There are three issues that prevent large numbers of physicians from becoming highly skilled practitioners of Prolotherapy techniques: reimbursement, diagnosis, and training opportunities.
a.) Reimbursement: if practitioners ‘take insurance assignment’, then they must by contract accept whatever insurance companies ‘feel like paying’ for a service, and have no recourse to be paid for services or supplies. Therefore, they often do not receive enough reimbursement from these treatments to even pay for the materials that are injected, much less pay staff or themselves for this work. There is therefore a strong financial incentive to NOT offer this treatment.
b.) Diagnosis: most practitioners, based on their training and ‘education’ by drug company representatives, are not aware that healable connective tissue damage plays ANY significant role in the symptoms their patients describe. (read Holley’s and Mark’s personal stories). Based on what they ‘think’ is wrong (inflammation and things seen on imaging studies, like ‘bulging discs’, or things they are ‘trained’ to think, like ‘nerve pinches and sciatica’), this treatment—triggering connective tissue healing—does not even make sense. It is interesting that, as Prolotherapy was beginning to taught in national medical meetings, and as research and clinical results began to accumulate to support the use of this treatment by the 1950’s, and as it become more ‘popular’ among physicians in the late 1950’s, the shifts in diagnostic thinking toward ‘inflammation’ as the cause of ‘body aches and pains’, and the emerging reliance on imaging studies for ‘diagnosis’, and the resulting shift away from physical examinations caused most physicians to simply view this treatment as irrelevant. People ceased to have ‘problems’ that Prolotherapy made sense to treat…at least in the minds of practitioners. And this is still the case. Fortunately, at last, the science is catching up, refuting the ideas that cause Prolotherapy to NOT make sense. What really does not make sense to practitioners is why we get such good results with this treatment. My goal is to show patients, and practitioners, why these results make perfect sense.

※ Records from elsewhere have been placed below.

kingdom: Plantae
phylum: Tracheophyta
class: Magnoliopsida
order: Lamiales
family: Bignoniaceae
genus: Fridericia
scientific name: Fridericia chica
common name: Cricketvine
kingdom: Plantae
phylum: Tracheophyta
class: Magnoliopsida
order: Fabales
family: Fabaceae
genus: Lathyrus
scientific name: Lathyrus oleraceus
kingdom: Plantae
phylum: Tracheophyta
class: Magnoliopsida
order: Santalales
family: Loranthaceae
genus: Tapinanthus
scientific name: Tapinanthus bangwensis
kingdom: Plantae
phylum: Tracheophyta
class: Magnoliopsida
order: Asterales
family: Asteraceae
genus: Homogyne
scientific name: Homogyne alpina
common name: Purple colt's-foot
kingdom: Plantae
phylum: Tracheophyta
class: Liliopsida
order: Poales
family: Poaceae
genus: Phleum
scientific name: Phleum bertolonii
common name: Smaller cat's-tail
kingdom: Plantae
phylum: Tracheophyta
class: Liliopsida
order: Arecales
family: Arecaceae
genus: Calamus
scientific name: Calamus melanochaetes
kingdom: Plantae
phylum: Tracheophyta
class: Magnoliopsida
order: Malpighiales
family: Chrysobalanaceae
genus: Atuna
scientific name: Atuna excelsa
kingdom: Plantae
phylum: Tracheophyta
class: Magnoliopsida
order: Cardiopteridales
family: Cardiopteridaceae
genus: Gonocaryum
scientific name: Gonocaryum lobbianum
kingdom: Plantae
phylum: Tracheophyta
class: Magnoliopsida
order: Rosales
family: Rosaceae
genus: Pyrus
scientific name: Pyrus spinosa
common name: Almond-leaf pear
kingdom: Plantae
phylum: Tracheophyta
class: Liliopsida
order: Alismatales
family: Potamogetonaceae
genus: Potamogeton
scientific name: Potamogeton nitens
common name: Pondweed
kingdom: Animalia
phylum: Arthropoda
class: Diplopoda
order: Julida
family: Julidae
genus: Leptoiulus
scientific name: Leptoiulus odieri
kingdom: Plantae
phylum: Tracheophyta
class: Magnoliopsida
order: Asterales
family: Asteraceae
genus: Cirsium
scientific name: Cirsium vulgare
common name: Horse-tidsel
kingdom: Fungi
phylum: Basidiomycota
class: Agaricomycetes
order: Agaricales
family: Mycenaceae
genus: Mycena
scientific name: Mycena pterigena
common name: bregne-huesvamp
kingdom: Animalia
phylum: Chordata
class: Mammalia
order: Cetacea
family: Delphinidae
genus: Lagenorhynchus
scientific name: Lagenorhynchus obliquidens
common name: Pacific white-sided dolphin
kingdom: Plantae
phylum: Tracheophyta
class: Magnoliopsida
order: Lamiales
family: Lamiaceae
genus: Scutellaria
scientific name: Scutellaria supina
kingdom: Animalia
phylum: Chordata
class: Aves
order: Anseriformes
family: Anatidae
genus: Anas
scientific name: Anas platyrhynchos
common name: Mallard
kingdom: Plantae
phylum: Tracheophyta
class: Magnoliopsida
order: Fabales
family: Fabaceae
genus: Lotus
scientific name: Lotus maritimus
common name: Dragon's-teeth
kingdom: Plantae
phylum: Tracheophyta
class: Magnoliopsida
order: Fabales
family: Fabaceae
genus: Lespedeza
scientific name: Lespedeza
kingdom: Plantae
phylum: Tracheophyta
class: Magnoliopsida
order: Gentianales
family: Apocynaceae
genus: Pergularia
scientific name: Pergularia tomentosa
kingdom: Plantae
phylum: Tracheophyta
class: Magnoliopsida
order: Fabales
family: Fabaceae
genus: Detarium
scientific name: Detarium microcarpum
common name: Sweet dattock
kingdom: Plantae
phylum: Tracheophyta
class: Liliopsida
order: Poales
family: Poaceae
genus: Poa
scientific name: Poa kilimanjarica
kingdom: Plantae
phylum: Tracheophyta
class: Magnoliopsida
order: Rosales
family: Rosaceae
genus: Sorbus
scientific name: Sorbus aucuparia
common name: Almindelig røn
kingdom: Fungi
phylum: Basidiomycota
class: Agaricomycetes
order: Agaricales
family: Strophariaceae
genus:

c.) Training. This is a full-fledged discipline of medicine, involving a large array of diagnostic and therapeutic considerations. There is not ‘residency’ or ‘fellowship’ formal teaching program to thoroughly instruct physicians in this discipline. It therefore requires a considerable amount of self-study, coupled with accessing the limited ‘training’ opportunities that are available. But the only way to become trained beyond the ‘basic’ level is extensive mentoring by an expert in the field. There are simply very few physicians who have the knowledge and experience to be effective mentors. Fewer still are willing to take the time and make the sacrifices that such training requires, of both teachers and trainees. I have been teaching in national training conferences for several years, and am engaged in mentoring physicians who desire to learn this discipline.